▸ To-do item
Keep every word the same. Repeat the records without their images.
BEGIN Given entries
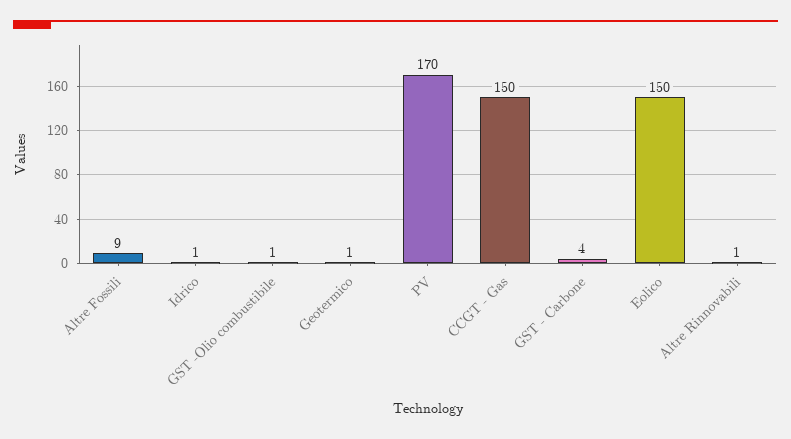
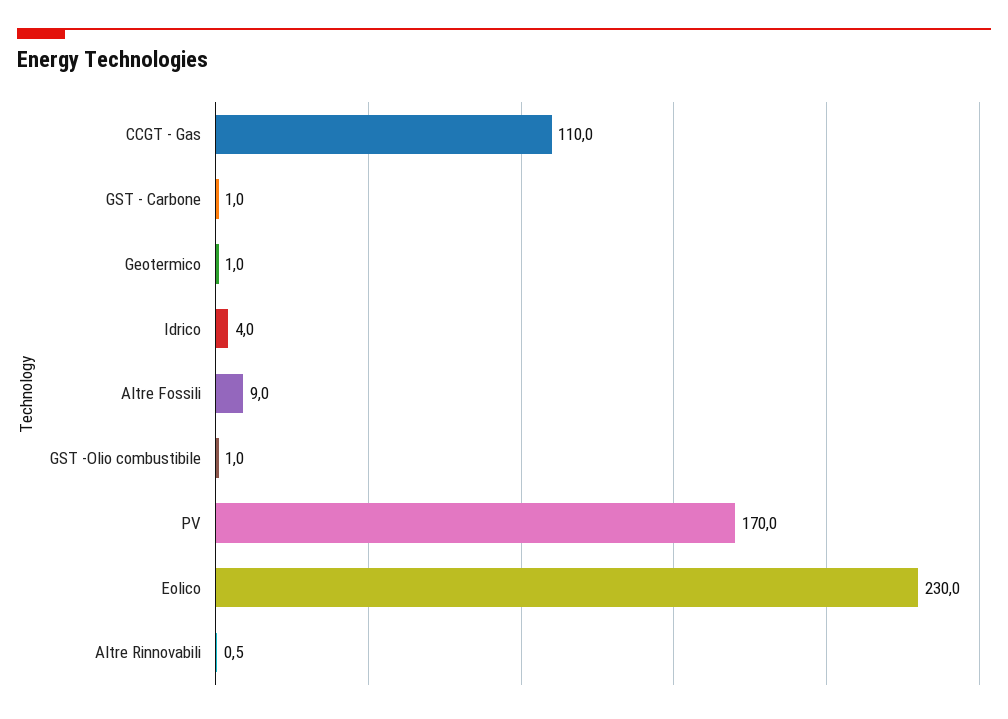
  {
    "Altre Fossili": 9,
-   "Idrico": 1,
+   "Idrico": 4,
    "GST -Olio combustibile": 1,
    "Geotermico": 1,
    "PV": 170,
-   "CCGT - Gas": 150,
+   "CCGT - Gas": 110,
-   "GST - Carbone": 4,
+   "GST - Carbone": 1,
-   "Eolico": 150,
+   "Eolico": 230,
    "Altre Rinnovabili": 0.5
  }

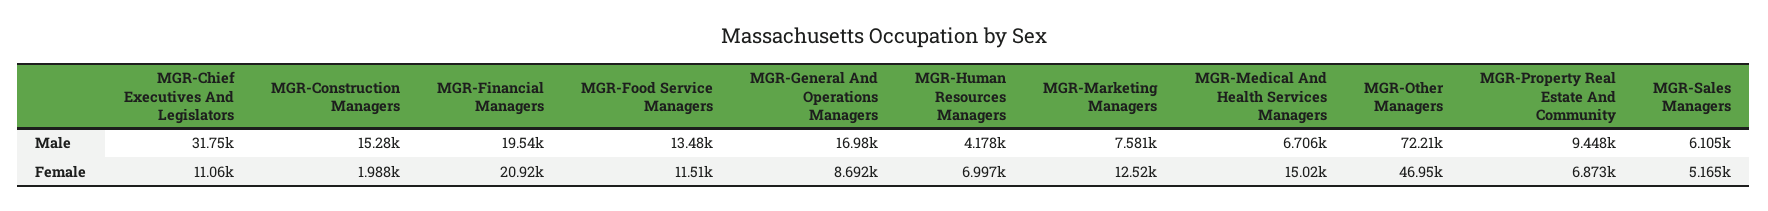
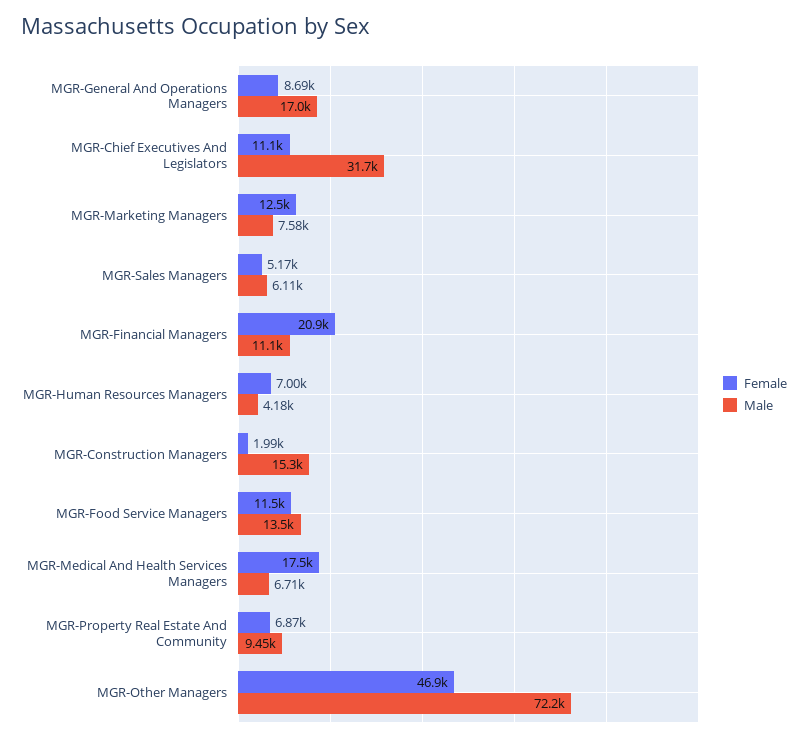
  {
    "Male": {
      "MGR-Chief Executives And Legislators": 31750,
      "MGR-Construction Managers": 15280,
-     "MGR-Financial Managers": 19540,
+     "MGR-Financial Managers": 11100,
      "MGR-Food Service Managers": 13480,
      "MGR-General And Operations Managers": 16980,
      "MGR-Human Resources Managers": 4178,
      "MGR-Marketing Managers": 7581,
      "MGR-Medical And Health Services Managers": 6706,
      "MGR-Other Managers": 72210,
      "MGR-Property Real Estate And Community": 9448,
      "MGR-Sales Managers": 6105
    },
    "Female": {
      "MGR-Chief Executives And Legislators": 11060,
      "MGR-Construction Managers": 1988,
      "MGR-Financial Managers": 20920,
      "MGR-Food Service Managers": 11510,
      "MGR-General And Operations Managers": 8692,
      "MGR-Human Resources Managers": 6997,
      "MGR-Marketing Managers": 12520,
-     "MGR-Medical And Health Services Managers": 15020,
+     "MGR-Medical And Health Services Managers": 17500,
      "MGR-Other Managers": 46950,
      "MGR-Property Real Estate And Community": 6873,
      "MGR-Sales Managers": 5165
    }
  }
END Given entries
▸ Exercise response
  {
    "Altre Fossili": 9,
-   "Idrico": 1,
+   "Idrico": 4,
    "GST -Olio combustibile": 1,
    "Geotermico": 1,
    "PV": 170,
-   "CCGT - Gas": 150,
+   "CCGT - Gas": 110,
-   "GST - Carbone": 4,
+   "GST - Carbone": 1,
-   "Eolico": 150,
+   "Eolico": 230,
    "Altre Rinnovabili": 0.5
  }

  {
    "Male": {
      "MGR-Chief Executives And Legislators": 31750,
      "MGR-Construction Managers": 15280,
-     "MGR-Financial Managers": 19540,
+     "MGR-Financial Managers": 11100,
      "MGR-Food Service Managers": 13480,
      "MGR-General And Operations Managers": 16980,
      "MGR-Human Resources Managers": 4178,
      "MGR-Marketing Managers": 7581,
      "MGR-Medical And Health Services Managers": 6706,
      "MGR-Other Managers": 72210,
      "MGR-Property Real Estate And Community": 9448,
      "MGR-Sales Managers": 6105
    },
    "Female": {
      "MGR-Chief Executives And Legislators": 11060,
      "MGR-Construction Managers": 1988,
      "MGR-Financial Managers": 20920,
      "MGR-Food Service Managers": 11510,
      "MGR-General And Operations Managers": 8692,
      "MGR-Human Resources Managers": 6997,
      "MGR-Marketing Managers": 12520,
-     "MGR-Medical And Health Services Managers": 15020,
+     "MGR-Medical And Health Services Managers": 17500,
      "MGR-Other Managers": 46950,
      "MGR-Property Real Estate And Community": 6873,
      "MGR-Sales Managers": 5165
    }
  }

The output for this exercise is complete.